To drop all empty columns (but still keeping the headers) using the Python Pandas library we can use the following 4-line script to read in the csv file, drop the columns where all the elements are missing, and save the data to a new csv file.
from pandas.io.parsers import read_csv
data = read_csv('remove-empty-columns.csv')
filtered_data = data.dropna(axis='columns', how='all')
filtered_data.to_csv('empty-columns-removed.csv', index=False)
As shown below, the sample data included in the csv file has 3 columns which contain missing values.
The second column, labeled bar, is completely empty except the header; columns like this should be dropped. The other columns contain data, but should not be dropped even though they contain some missing values.

## INFORMATION SUPPLIED
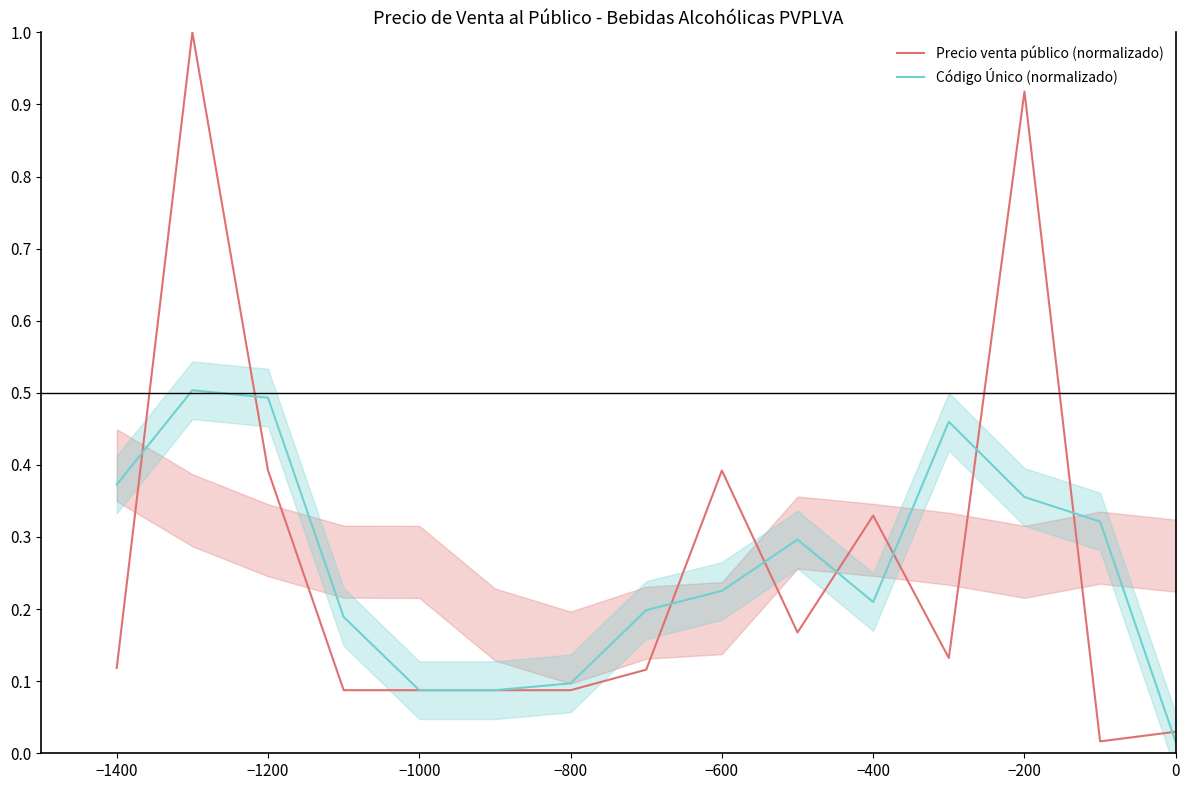

Is it true that Código Único (normalizado) equals 0.1 at −1200?

False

## INSTRUCTION A
Answer these about the passage on dropping empty columns, one line each, marked the same way:
(i) What value does the script pass to the how argument of dropna?
(ii) What is the header of the second column in the sample data?
(iii) What file name does the script save the filtered data to?
## INSTRUCTION B
Reproduce, word for word, the stretch of the passage on dropping empty columns from "The second column, labeled" through "some missing values.".
## INSTRUCTION C
Carry on the passage on dropping empty columns, picking up after its final sentence.

## EXERCISE RESULT A
(i) 'all'
(ii) bar
(iii) empty-columns-removed.csv

## EXERCISE RESULT B
The second column, labeled bar, is completely empty except the header; columns like this should be dropped. The other columns contain data, but should not be dropped even though they contain some missing values.

## EXERCISE RESULT C
data
foo | bar | baz | |
---|---|---|---|
0 | a | NaN | 1.0 |
1 | b | NaN | 2.0 |
2 | c | NaN | NaN |
3 | NaN | NaN | 4.0 |
4 | e | NaN | 5.0 |
Using the pandas.DataFrame.dropna() function with the columns axis we can drop any column where all the entries are NaN (missing values).
filtered_data = data.dropna(axis='columns', how='all')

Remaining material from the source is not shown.